Texas A&M at Qatar (Tamuq) mechanical engineering student Fahad al-Thani was awarded a place in a summer internship at CERN in the Detector Technology Programme for eight weeks.
Al-Thani who got funding from Qatar Foundation Research and Development (QF R&D), is the second Qatari student to travel to Switzerland for a CERN internship after Abdulla al-Suwaidi in 2015.
Al-Thani said the first six weeks of the internship consisted of attending lectures centred on the future accelerators technologies, several workshops and testing Gas Electron Multiplier detectors.

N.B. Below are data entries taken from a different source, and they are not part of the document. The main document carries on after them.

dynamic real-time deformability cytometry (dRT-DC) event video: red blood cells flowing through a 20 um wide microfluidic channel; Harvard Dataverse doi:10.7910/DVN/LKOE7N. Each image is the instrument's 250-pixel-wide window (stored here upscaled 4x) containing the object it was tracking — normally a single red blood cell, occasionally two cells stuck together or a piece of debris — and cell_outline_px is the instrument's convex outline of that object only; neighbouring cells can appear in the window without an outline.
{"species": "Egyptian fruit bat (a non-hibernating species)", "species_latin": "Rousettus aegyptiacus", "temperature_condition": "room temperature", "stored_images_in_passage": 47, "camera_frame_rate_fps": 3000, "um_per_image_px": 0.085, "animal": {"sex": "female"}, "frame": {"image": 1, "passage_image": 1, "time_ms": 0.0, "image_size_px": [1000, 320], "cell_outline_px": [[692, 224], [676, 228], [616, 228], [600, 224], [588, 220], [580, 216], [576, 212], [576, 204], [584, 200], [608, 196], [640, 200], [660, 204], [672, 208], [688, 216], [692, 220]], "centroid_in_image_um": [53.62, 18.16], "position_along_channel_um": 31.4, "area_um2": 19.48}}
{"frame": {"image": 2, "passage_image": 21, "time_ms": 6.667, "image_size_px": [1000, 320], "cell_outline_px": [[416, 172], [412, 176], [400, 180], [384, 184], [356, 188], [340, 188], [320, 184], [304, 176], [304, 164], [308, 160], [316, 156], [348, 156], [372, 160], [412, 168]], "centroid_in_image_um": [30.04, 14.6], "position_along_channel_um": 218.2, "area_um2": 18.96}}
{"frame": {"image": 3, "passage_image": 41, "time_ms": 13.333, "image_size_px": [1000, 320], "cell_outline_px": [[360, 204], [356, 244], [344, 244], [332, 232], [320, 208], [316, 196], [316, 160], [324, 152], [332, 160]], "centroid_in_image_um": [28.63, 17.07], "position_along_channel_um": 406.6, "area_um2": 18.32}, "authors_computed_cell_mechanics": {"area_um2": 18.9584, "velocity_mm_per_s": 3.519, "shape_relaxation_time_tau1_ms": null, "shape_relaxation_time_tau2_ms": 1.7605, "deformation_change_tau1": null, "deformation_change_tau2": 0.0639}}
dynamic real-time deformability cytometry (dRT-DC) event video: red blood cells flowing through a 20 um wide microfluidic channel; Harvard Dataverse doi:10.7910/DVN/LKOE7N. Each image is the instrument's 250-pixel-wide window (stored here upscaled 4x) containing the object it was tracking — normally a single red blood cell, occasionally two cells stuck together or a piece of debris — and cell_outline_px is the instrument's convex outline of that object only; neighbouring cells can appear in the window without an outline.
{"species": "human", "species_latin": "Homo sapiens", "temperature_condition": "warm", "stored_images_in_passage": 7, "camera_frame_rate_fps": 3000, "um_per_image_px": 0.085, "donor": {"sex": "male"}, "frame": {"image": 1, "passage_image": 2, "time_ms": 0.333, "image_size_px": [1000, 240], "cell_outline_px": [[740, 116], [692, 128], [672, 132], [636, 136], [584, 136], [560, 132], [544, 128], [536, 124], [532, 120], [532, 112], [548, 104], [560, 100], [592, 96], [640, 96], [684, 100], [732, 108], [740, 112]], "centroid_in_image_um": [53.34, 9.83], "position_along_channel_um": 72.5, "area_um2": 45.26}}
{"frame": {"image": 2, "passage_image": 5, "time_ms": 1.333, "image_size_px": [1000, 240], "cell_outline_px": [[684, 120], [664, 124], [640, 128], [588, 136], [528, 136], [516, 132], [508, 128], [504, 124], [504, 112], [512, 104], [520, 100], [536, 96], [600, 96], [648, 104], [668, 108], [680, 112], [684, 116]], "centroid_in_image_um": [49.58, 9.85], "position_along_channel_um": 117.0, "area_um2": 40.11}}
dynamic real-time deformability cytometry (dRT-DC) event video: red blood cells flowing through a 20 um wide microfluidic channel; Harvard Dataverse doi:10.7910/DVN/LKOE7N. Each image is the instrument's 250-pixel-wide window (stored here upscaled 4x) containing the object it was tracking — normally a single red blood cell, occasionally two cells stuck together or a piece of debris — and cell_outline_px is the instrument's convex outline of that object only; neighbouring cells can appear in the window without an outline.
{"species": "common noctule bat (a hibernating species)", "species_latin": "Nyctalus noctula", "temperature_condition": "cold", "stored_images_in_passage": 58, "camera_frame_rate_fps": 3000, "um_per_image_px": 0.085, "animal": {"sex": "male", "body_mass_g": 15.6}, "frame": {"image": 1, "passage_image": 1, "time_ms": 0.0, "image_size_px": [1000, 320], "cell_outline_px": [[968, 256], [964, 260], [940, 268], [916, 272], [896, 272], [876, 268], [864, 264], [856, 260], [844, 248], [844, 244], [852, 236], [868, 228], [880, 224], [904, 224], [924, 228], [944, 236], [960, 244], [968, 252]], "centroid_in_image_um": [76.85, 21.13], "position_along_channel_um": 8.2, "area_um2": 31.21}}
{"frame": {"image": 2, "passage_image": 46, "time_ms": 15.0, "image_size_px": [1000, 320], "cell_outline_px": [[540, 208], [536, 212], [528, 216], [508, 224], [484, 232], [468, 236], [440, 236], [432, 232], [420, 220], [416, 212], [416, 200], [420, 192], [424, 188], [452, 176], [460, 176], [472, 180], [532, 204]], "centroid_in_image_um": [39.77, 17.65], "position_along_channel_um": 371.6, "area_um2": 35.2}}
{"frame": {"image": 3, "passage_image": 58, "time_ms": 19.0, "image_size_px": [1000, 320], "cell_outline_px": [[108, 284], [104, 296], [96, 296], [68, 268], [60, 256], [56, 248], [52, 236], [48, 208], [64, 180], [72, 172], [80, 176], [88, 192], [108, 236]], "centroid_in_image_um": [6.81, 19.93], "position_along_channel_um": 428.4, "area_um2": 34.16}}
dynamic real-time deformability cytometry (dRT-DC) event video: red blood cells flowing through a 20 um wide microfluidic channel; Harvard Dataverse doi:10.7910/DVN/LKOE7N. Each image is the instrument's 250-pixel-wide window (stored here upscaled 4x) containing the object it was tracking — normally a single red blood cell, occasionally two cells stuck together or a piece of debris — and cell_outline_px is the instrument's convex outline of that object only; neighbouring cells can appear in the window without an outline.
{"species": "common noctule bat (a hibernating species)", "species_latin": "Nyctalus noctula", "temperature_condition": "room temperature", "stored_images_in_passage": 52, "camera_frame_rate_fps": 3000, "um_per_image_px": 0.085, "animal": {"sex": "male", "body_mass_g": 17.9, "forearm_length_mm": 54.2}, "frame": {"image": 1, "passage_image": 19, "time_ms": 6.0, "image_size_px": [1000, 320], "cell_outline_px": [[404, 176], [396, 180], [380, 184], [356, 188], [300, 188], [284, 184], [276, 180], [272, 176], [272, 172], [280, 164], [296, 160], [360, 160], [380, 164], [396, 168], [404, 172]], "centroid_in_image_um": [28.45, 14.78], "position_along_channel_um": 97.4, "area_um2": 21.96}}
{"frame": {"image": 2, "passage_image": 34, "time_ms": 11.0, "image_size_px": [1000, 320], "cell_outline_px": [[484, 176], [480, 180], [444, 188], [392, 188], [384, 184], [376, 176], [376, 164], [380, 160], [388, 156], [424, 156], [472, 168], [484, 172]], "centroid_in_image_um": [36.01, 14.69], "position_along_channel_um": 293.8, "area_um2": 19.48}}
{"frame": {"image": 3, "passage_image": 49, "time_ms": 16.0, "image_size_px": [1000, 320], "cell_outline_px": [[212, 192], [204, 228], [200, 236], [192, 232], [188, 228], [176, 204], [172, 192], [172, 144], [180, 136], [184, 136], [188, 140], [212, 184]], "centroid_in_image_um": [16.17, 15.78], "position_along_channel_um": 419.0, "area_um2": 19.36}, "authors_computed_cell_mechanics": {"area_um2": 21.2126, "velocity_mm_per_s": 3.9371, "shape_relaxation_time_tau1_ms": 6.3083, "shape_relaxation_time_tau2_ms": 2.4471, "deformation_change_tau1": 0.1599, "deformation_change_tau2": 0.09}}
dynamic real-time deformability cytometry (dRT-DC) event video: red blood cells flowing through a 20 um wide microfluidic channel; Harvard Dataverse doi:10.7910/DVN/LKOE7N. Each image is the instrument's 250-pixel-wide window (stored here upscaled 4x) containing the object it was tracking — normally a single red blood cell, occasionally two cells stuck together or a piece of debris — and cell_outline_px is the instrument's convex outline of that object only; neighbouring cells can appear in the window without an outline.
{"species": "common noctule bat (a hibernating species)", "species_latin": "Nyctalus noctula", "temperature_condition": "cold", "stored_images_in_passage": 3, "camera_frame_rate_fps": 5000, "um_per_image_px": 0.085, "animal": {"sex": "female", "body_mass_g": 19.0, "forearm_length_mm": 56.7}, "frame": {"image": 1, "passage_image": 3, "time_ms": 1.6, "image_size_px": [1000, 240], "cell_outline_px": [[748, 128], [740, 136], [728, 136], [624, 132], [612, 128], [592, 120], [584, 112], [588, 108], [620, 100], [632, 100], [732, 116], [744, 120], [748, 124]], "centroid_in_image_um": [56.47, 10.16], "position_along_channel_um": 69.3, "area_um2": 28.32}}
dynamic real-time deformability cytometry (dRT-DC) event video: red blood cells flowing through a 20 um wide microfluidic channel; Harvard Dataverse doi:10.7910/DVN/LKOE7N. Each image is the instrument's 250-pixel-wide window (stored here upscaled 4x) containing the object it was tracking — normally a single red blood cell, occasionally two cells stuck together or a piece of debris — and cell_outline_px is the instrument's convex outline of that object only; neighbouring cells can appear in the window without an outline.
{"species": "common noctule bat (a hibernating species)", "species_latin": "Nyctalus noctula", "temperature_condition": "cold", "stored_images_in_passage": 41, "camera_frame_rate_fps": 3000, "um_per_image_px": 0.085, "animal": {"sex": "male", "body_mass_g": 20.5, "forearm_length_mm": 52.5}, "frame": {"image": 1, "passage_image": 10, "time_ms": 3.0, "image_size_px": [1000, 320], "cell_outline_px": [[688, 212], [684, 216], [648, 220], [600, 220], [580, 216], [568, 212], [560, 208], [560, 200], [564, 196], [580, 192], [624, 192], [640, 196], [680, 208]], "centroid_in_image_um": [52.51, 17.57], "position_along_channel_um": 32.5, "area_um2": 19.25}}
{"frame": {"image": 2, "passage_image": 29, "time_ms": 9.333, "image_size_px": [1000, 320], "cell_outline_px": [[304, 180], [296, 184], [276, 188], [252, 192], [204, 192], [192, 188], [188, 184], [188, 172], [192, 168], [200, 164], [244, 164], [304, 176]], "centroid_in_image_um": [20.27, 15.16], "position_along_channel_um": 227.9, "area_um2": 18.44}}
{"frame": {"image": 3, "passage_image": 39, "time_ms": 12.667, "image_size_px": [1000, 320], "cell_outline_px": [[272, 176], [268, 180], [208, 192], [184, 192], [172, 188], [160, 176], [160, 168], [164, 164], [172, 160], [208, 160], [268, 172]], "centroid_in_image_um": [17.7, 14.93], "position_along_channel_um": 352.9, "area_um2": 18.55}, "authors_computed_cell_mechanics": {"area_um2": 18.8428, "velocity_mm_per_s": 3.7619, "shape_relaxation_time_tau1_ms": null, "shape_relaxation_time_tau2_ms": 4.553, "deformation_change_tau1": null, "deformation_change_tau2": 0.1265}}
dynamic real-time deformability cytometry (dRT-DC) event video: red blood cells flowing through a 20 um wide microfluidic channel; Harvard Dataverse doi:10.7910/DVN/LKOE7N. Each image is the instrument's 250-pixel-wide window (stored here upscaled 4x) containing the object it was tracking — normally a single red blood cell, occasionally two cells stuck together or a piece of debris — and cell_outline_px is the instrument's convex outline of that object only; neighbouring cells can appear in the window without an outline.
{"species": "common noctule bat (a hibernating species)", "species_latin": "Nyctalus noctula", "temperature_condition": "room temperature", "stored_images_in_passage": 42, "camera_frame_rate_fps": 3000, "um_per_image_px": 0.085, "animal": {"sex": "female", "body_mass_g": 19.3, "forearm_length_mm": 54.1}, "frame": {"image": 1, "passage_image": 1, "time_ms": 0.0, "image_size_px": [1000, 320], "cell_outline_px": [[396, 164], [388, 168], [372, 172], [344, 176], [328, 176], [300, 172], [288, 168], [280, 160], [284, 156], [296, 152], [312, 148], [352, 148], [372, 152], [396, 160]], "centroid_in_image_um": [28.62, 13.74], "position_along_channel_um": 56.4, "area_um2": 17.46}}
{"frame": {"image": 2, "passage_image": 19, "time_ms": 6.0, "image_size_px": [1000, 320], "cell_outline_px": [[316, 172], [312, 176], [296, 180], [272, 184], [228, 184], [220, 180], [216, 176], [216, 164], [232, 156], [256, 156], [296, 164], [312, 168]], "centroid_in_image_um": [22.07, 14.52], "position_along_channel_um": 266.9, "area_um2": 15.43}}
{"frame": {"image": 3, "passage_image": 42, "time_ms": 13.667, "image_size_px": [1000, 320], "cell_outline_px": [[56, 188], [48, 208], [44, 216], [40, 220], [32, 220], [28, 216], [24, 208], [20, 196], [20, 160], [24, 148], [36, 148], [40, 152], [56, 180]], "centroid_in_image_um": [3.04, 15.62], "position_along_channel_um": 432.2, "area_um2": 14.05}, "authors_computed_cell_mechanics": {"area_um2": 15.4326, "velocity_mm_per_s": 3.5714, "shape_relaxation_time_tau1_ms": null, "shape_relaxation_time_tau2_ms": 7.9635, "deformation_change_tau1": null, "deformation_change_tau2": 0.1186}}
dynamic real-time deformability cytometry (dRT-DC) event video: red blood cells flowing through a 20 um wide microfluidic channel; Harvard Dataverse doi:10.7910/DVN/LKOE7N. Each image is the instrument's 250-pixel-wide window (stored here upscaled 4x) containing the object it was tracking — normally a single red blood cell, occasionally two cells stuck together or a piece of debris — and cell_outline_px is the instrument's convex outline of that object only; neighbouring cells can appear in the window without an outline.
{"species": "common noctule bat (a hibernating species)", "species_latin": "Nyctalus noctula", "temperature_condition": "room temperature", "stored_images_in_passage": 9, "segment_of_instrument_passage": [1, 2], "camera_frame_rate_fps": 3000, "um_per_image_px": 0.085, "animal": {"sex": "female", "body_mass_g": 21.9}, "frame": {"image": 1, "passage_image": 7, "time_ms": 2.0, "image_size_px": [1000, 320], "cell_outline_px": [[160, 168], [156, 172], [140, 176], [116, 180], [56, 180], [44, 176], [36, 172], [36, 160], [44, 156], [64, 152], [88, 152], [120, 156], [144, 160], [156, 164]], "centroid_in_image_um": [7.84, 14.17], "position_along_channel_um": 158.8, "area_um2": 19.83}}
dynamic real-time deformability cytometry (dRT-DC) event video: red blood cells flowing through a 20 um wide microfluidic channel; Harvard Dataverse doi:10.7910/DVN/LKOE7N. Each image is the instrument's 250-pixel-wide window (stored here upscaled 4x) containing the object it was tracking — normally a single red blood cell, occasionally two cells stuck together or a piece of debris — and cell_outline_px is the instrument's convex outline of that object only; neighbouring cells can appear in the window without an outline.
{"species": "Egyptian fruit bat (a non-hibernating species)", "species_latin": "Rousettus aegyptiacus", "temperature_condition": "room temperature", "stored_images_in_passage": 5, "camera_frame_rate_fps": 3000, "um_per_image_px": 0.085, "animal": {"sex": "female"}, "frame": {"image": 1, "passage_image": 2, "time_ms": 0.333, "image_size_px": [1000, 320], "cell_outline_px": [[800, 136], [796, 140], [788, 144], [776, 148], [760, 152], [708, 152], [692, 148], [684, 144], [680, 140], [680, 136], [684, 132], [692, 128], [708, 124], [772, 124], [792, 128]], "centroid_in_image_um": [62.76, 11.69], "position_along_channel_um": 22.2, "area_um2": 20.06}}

Al-Thani is an undergraduate researcher under the direction of Dr Othmane Bouhali, research associate professor and director of research computing at Tamuq who leads the university’s endeavours with CERN where he has contributed for the past 20 years.
Bouhali said: “Last year, our UREP project won the first place in Qatar for the work we have performed with the CERN collaboration.This new UREP project involves four new students who will get introduced to detector technology, simulation programmes and advanced experimental statistical analysis.”
The CERN summer programme is offered to students studying physics, computing or engineering, and allows them the unique opportunity to join the day-to-day work of research teams in Geneva, Switzerland.
CERN, founded in 1954, is the largest research centre in the world for nuclear and high energy physics research.
QF R&D recently signed an international co-operative agreement with CERN, and student training and internships are one of the outcomes of the agreement.
Texas A&M at Qatar dean Dr César O Malavé said: “We encourage our students to seek out real-world, hands-on experiences - especially international ones - to enhance the value of their degrees. These experiences help to better prepare students for the workplace after they graduate, and give students valuable skills they need to lead Qatar’s engineering future.”